Wrapping text to images?

I searched the Scrivener .pdf and the web, and for the life of me I couldn’t find a single mention of this. I added an image to a document, and I could not find any way to wrap the text to it. It only lets me resize it, leaving huge gaping white voids all around the frame. Is text-wrapping not a feature in Scrivener? If not, does anyone have any recommended solutions or workarounds?

Love the product, by the way. Downloaded the trial a weeks ago to write a few final papers for last term, and I’m hooked. First time I’ve ever written an entire paper from draft to final without printing a hard copy (much less the ten that I usually print.) I’ll be buying the full version as soon as my financial aid disperses next week. Can’t wait to use it for my personal writing.

Scrivener isn’t a word processor in the traditional, MS-Word sense of that term. Its many features and tools are designed for getting your drafts right in the most efficient way possible – although it does have formatting and some layout functionality.

For more complex layouts, the recommendation is that you compile your project into a format for your favourite word processor, and polish it there.

Awesome, thanks for the info. Guess I’ll just run it through Pages after compiling whenever I want to get an image in there.

Be aware that Pages is not the most text-format friendly app out there … in particular its RTF import is seriously lacking. So if your text is going to contain footnotes, images, comments, etc. Pages won’t see them if you try to import an RTF file. RTF is the best export format from Scrivener, supporting all those extras, as Keith has done a lot to extend what that format will include.

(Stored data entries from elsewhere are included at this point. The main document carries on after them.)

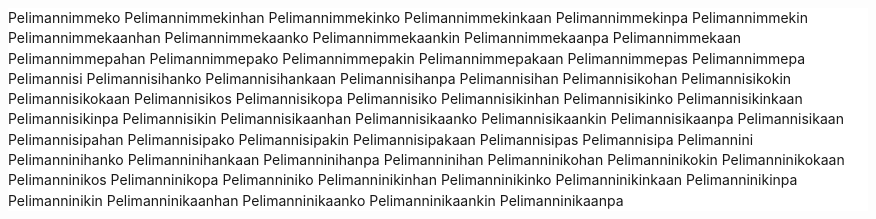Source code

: Pelimannimmeko
Pelimannimmekinhan
Pelimannimmekinko
Pelimannimmekinkaan
Pelimannimmekinpa
Pelimannimmekin
Pelimannimmekaanhan
Pelimannimmekaanko
Pelimannimmekaankin
Pelimannimmekaanpa
Pelimannimmekaan
Pelimannimmepahan
Pelimannimmepako
Pelimannimmepakin
Pelimannimmepakaan
Pelimannimmepas
Pelimannimmepa
Pelimannisi
Pelimannisihanko
Pelimannisihankaan
Pelimannisihanpa
Pelimannisihan
Pelimannisikohan
Pelimannisikokin
Pelimannisikokaan
Pelimannisikos
Pelimannisikopa
Pelimannisiko
Pelimannisikinhan
Pelimannisikinko
Pelimannisikinkaan
Pelimannisikinpa
Pelimannisikin
Pelimannisikaanhan
Pelimannisikaanko
Pelimannisikaankin
Pelimannisikaanpa
Pelimannisikaan
Pelimannisipahan
Pelimannisipako
Pelimannisipakin
Pelimannisipakaan
Pelimannisipas
Pelimannisipa
Pelimannini
Pelimanninihanko
Pelimanninihankaan
Pelimanninihanpa
Pelimanninihan
Pelimanninikohan
Pelimanninikokin
Pelimanninikokaan
Pelimanninikos
Pelimanninikopa
Pelimanniniko
Pelimanninikinhan
Pelimanninikinko
Pelimanninikinkaan
Pelimanninikinpa
Pelimanninikin
Pelimanninikaanhan
Pelimanninikaanko
Pelimanninikaankin
Pelimanninikaanpa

Also be aware that if you export to .doc from Scrivener, what you are creating is an RTF file with a Word creator code … perfectly legal, but Pages can’t read it, though Word and OpenOffice clones can. Exporting to binary .doc from Scrivener uses the Apple exporter which doesn’t cover all the bases.

So if you’re going to use Pages for final formatting, the best option is to export from Scrivener as RTF, open that in Word and re-save as .doc, or in one of the OpenOffice flavours or Nisus Writer Pro and export to binary .doc. Then open that binary .doc in Pages.

Hassle, yes … then write to Apple to complain about the poor quality of their RTF importer in Pages!

Mark

Although if your document has no footnotes, you can export as RTFD, as Pages imports RTFD files and doesn’t drop images from them as it does with RTF.